> **Extract provided**

┌──

I think that most of us are “somewhere in between,” so even if we don’t literally believe in the heavenly books of life and death – or God’s scales of judgment – each year these Ten Days, beginning with Rosh Hashanah and concluding on Yom Kippur, should be a time for serious moral introspection and a determination to change for the better, to do teshuvah, to return to God, who, our tradition tells us, is so eager for us to repent that the Holy One will meet us halfway to welcome us back! God is not neutral; but “rather,” God is our Friend.

There can be no viable society without the memory of group experiences. Nor can an individual life have any value without memory. The greatest tragedy of Alzheimer’s is living without memory. We are the people of the book – one of the many meanings of that term is remembering Torah, by which I mean learning and understanding and internalizing the teachings in our sacred texts. Remembering our history and our values and how to apply them to our lives helps us face the future even as it helps us assess our past, helps us look at who we have been and how we have acted in the year that has just concluded.
God’s open books remind us of what we have done and what we have not done. They are also a metaphor for the second theme of Rosh Hashanah – Yom HaDin – the Day of Judgment. God judges us on the basis of all the evidence. Nothing is withheld. God remembers the things we’d like to be forgotten. V’zokher kol ha-nish’ka-hot. Standing in judgment means that we have had choices in the past year; we have been given free will. That’s our teaching. Our choices are real. Certainly there are limitations to our ability to choose: The circumstances we face, our own DNA (AND), our genetic heritage.

└──

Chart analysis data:
┌──

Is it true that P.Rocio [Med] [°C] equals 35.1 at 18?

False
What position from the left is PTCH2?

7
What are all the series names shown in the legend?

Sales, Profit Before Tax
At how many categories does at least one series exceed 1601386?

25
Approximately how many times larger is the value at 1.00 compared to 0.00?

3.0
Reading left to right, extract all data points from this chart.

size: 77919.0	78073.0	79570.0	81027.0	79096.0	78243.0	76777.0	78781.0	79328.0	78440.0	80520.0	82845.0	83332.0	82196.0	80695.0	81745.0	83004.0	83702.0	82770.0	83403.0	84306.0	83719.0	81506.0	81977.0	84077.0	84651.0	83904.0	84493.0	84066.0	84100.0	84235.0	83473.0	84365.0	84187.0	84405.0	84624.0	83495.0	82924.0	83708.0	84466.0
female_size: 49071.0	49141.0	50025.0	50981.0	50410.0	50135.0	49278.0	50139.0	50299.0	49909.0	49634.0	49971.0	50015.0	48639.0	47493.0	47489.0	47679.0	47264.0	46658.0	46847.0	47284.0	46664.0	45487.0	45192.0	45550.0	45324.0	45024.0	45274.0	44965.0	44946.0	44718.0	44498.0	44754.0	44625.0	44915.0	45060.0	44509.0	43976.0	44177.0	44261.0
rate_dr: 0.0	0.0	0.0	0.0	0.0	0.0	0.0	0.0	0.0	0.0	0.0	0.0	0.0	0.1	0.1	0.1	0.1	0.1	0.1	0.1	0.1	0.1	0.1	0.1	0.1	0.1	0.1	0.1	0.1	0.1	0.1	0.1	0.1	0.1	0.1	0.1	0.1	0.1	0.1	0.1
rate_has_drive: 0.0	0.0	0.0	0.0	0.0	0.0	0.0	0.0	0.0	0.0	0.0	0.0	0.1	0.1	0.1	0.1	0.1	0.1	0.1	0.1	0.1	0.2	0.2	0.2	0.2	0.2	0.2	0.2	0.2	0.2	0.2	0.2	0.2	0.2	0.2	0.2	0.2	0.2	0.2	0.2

└──

> **Exercises to complete**
A: Can you reproduce the part of the text on Rosh Hashanah starting with "I think that" and going on through "is our Friend."?
B: Could you write the next part of the text on Rosh Hashanah, picking up after its last sentence?

> **Answers**
A:
I think that most of us are “somewhere in between,” so even if we don’t literally believe in the heavenly books of life and death – or God’s scales of judgment – each year these Ten Days, beginning with Rosh Hashanah and concluding on Yom Kippur, should be a time for serious moral introspection and a determination to change for the better, to do teshuvah, to return to God, who, our tradition tells us, is so eager for us to repent that the Holy One will meet us halfway to welcome us back! God is not neutral; but “rather,” God is our Friend.

B:
But we are not marionettes (marionetas) on God’s strings. One of Isaac Bashevis Singer’s fictional characters suggests that for us to have free will, God must hide from the world. It’s up to us, and so we will be judged. We are not prisoners of fate, and not in solitary mental confinement.
The third name, the third theme of Rosh Hashanah then follows logically. Yom Teruah – the electrifying blast of the shofar is sounded to shake us out of our daily, often-unthinking, routine. Self-assessment is very difficult. The shofar sounds. God is listening. God is waiting for each of us to stir. We hear the sound. Can we move ourselves out of our addiction to the mundane routines of our lives?
All this is very serious. In light of our current personal, national and global multifaceted crises it needs to be.
But our tradition teaches us that Rosh Hashanah is not only serious; it is also joyous. How can that be? The shofar is sounded in times of danger, but it is also sounded to praise God in joy. So we feel sorrow and regret as we confront our failings, but we also feel relief and joy as we celebrate our ability to begin again.
And, and, we know in our hearts that the Judge of this day is full of motherly and fatherly compassion. We pray to Eil Malei Rahamim – God full of mercy and compassion for us, assured that there is hope for true justice in our flawed world. So our l’shanah tovah greeting is not fearful. No matter how discontented, upset and worried current events make us, we welcome the new year with joy. And so, with a full heart, I wish you all SHANAH TOVAH!